The handsome, articulate, intelligent man wore a bright green midriff peasant blouse.
Not really. No intelligent person would do that. But I offer up this sentence not as an example of fashion sense or IQ testing. It’s an example of a comma situation that confounds many people yet is surprisingly easy to handle.
Did you notice that, in our sentence, there are commas between some adjectives but not others? If not, it could be a good thing: It means that the punctuation didn’t leap out at you, which means it seems natural, which means you already have a sense of how to use commas between adjectives.
Of course, now that I’ve called your attention to those commas, you may be wondering if that sentence is punctuated correctly. It is. But that raises the question: How is it possible that some adjectives before a noun are separated with commas and some aren’t?
It’s because of the difference between coordinate and noncoordinate adjectives.
Coordinate adjectives modify a noun in the same way and to the same degree. None is more closely connected to the noun than others. This is how “handsome,” “articulate” and “intelligent” function here. None is more integral than the others in understanding what kind of man this is.
He’s a man, a regular man, who is intelligent, articulate and handsome all at once. Their equal footing makes them coordinate adjectives. And, according to the rules, coordinate adjectives are separated with commas.
Noncoordinate adjectives don’t have such equal relationships with the noun. “Peasant” is a prime example. A peasant blouse is a specific thing, so “peasant” and “blouse” have a special relationship. “Green” and “blouse” aren’t as tight. Sure, “green” tells us about a quality of the blouse, but it’s less integral to the blouse’s nature than it is to a noun like “light” — a green light is a specific thing with the special meaning of “go.”

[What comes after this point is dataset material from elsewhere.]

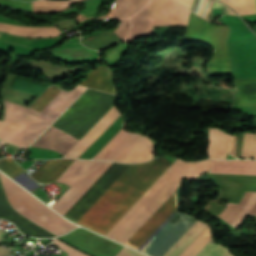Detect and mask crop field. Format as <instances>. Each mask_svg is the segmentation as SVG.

Now consider the relationship between “bright” and “green.” In our example sentence, they sort of build on each other. In “a bright green blouse,” the adjective “bright” isn’t modifying the noun “blouse” so much as it is modifying the adjective “green.”
They’re a pair with a special, almost cumulative relationship. So these are called noncoordinate adjectives and the rule is that noncoordinate adjectives that come before a noun are not separated with commas.
All this may seem abstract and difficult to put in use. But in fact, there’s a litmus test — two, really — that can help you get these right with no brain strain at all. The name “coordinate adjective” is the clue. It hints at coordinating conjunctions, namely “and,” which is the only tool you need to punctuate adjectives right.
When in doubt, try putting “and” between the adjectives. If it works well, separate the adjectives with commas. A handsome and articulate and intelligent man is a handsome, intelligent, articulate man.
But don’t use commas anywhere “ands” seem unnatural: “a bright and green blouse” isn’t what we mean by “a bright green blouse.” “A midriff and peasant blouse” isn’t exactly what we mean when we talk of a “midriff peasant blouse.”
When this trick leaves you uncertain, just try changing the order of the adjectives. If they’re interchangeable — as in an articulate, intelligent, handsome man — they’re coordinate. If they’re not interchangeable — as in a peasant, green, midriff, bright blouse — they’re not.
In rare cases, you could go either way: “a beautiful, sunny day” and “a beautiful sunny day” are both right, depending on the writer’s intended emphasis. Is it a day that’s sunny and beautiful? Or is it a sunny day that’s beautiful? In these cases, it’s up to you.